Les obstacles au développement de la femme africaine et congolaise

Pour les femmes africaines en particulier, faire face aux enjeux du développement signifie  affronter plusieurs facteurs obstacles et freins à leur épanouissement, promotion et développement. La lutte est âpre à de multiples niveaux: la tradition, la masculinisation, la religion, l’éducation, la femme elle-même.

– Au niveau des coutumes et tradition on ne doit pas oublier que la coutume constitue rien d’autre que l’ensemble des règles érigées sous forme des lois qui régissent la vie d’une communauté sous sa forme de vie traditionnelle. La tradition est l’ensemble des règles acquises dans le temps, par expérience, qui régissent des comportements des individus dans le cadre de leur société spécifique. Ainsi, la famille, le clan, la tribu ou toute autre communauté de ce genre sont des lieux privilégiés où s’applique généralement la tradition. Chaque groupe organisé a ses coutumes et traditions. Mais de quelles coutumes et traditions s’agit-il ? Celles construites par l’homme, à travers les âges pour satisfaire son orgueil et asseoir sa supériorité vis-à-vis de la femme ? Les illustrations sont multiples à ce sujet : interdits alimentaires, mariages préférentiels, éducation de la jeune fille, héritage, place de la femme dans le foyer et en société, considération de la femme, polygamie, concubinage, adultère, divorce, travail salarié, même au niveau du savoir. Bref, les coutumes et traditions sont élaborées par l’homme en terme de «homme supérieur/femme inférieur».

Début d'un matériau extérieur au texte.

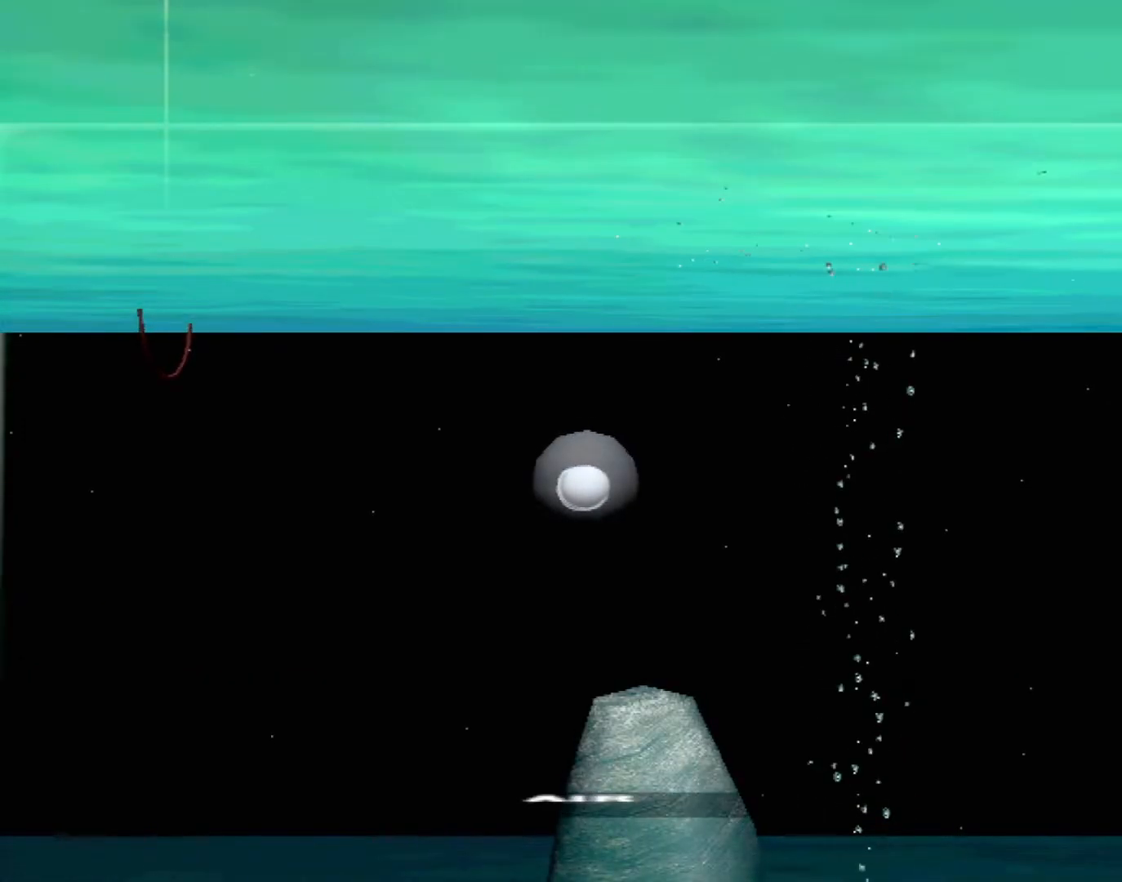
{"buttons": [], "left_stick": "center", "events": [[17, "DPAD_RIGHT", "up"], [350, "DPAD_RIGHT", "down"], [467, "DPAD_RIGHT", "up"]]}
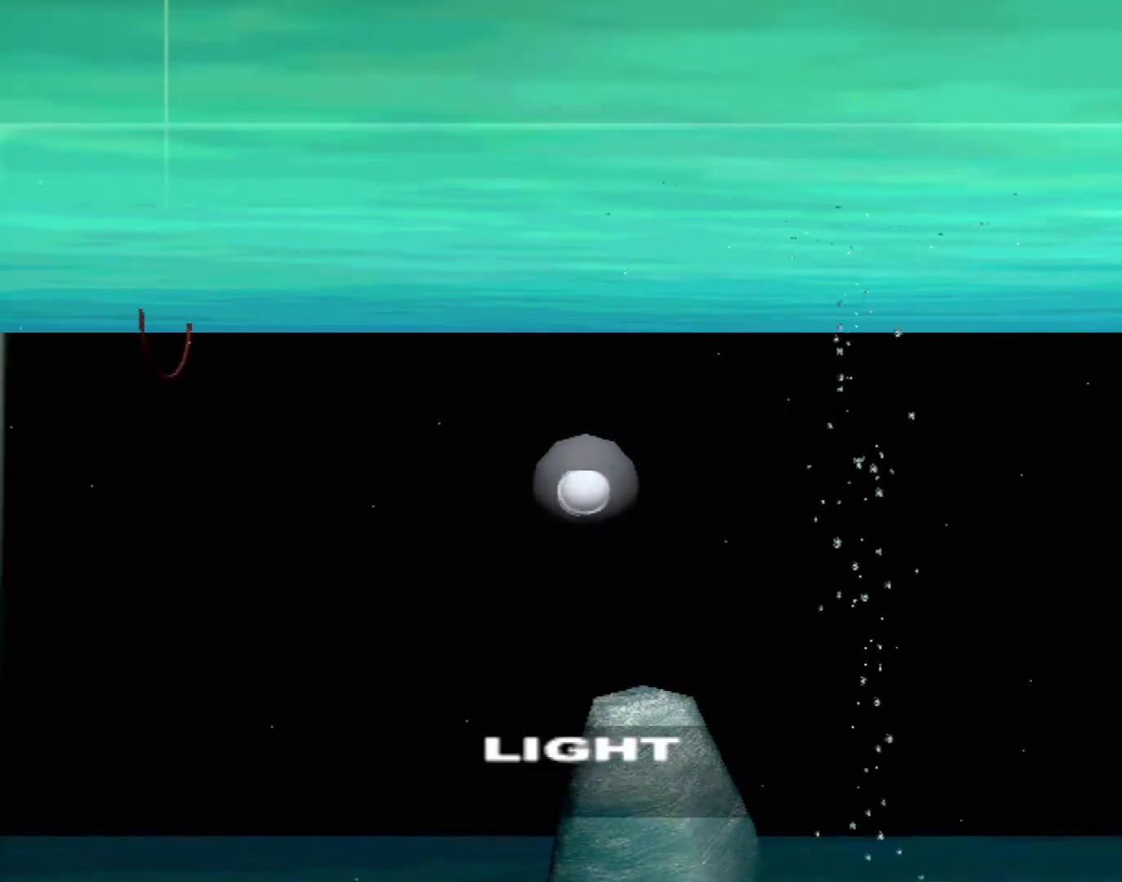
{"buttons": ["DPAD_RIGHT"], "left_stick": "center", "events": [[433, "DPAD_RIGHT", "down"]]}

Si les femmes sont gardiennes des traditions, comme on le dit fort heureusement les flammes des foyers, source de vie, et même, «berceau des peuples», elles ne doivent tout de même pas restées attachées totalement aux coutumes et aux traditions qui les avilissent au point de les rendre obstacles au développement. Elles doivent plutôt s’attacher à perpétuer les valeurs intrinsèques de solidarité, de solidité conviviale du groupe pour le développement. A cet effet, pour elle et pour l’homme, dans «sa conditionnalité», la tradition devient un phare qui illumine la voie pour le développement.

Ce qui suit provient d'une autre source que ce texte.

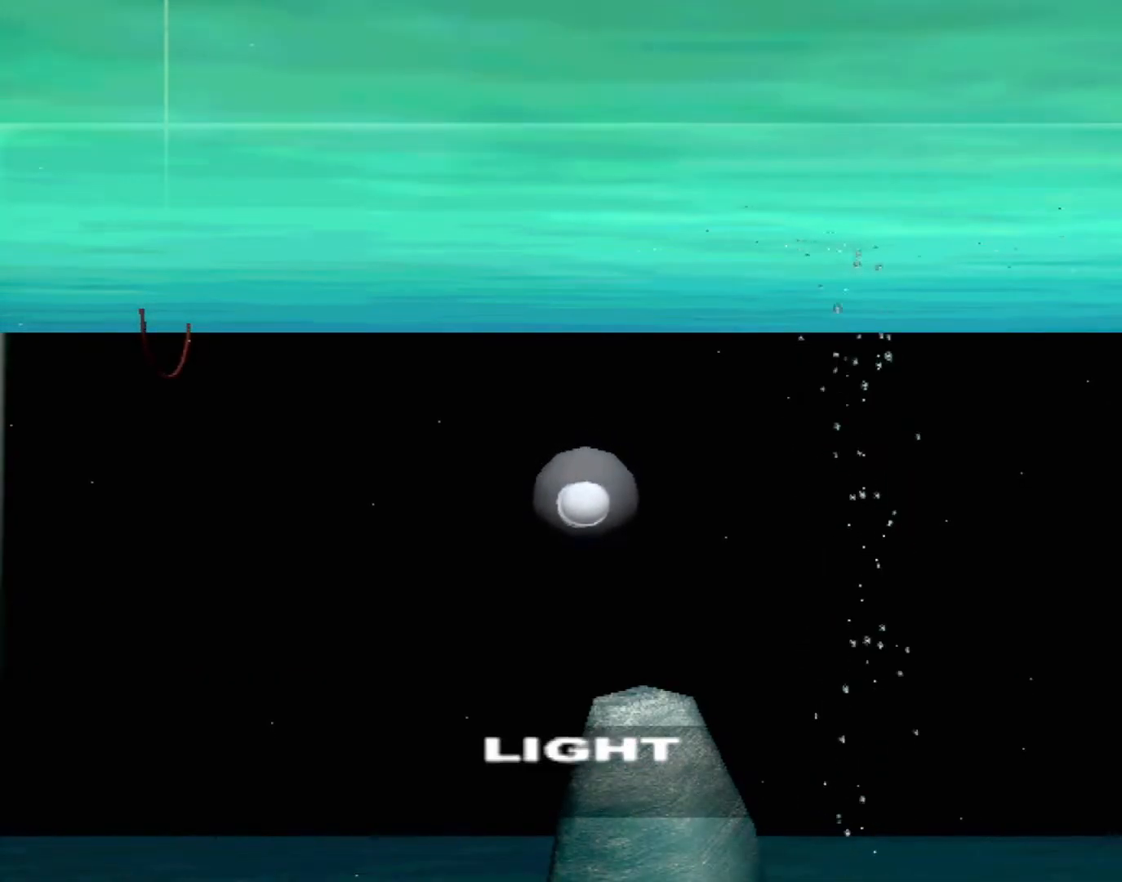
{"buttons": [], "left_stick": "center", "events": [[50, "DPAD_RIGHT", "up"]]}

– Au niveau de la masculinisation de la société, rien à dire, le lieu de la vie quotidienne des femmes africaines, est un lieu masculin formaté à la mesure des hommes. La fille, la femme, est vue en terme des veux des hommes; combien de femmes ne se font pas belles pour plaire aux hommes ? Combien les jeunes filles ne sont-elles pas préparées au mariage (services divers, pratiques sexuelles) en fonction des hommes ?

– Au niveau de la religion dite chrétienne, à moins de lire la Bible avec les yeux du Christ, l’image de la femme est celle de la femme que nous avons décrite plus haut. Elle est «la tentation et la séduction de l’homme, donc « la chute de l’humanité ». Même la Bible l’a dit, et dit-on souvent : la femme, c’est le complément de l’homme» ! C’est faux, disons-nous, elle est sa « conditionnalité ».

– Au niveau de l’éducation, le matraquage est net: «linzanza libongi na langi… Mwasi abongi na mobali». Une vase belle à voir quand elle est peinte…» Tout comme «une femme n’est digne que mariée»; «mwasi mpo azwa lokumu kaka abala » comme pour dire «c’est le toit conjugal qui fait la valeur de la femme». Ces germes de slogans et proverbes barbares se retrouvent chez tous les peuples africains.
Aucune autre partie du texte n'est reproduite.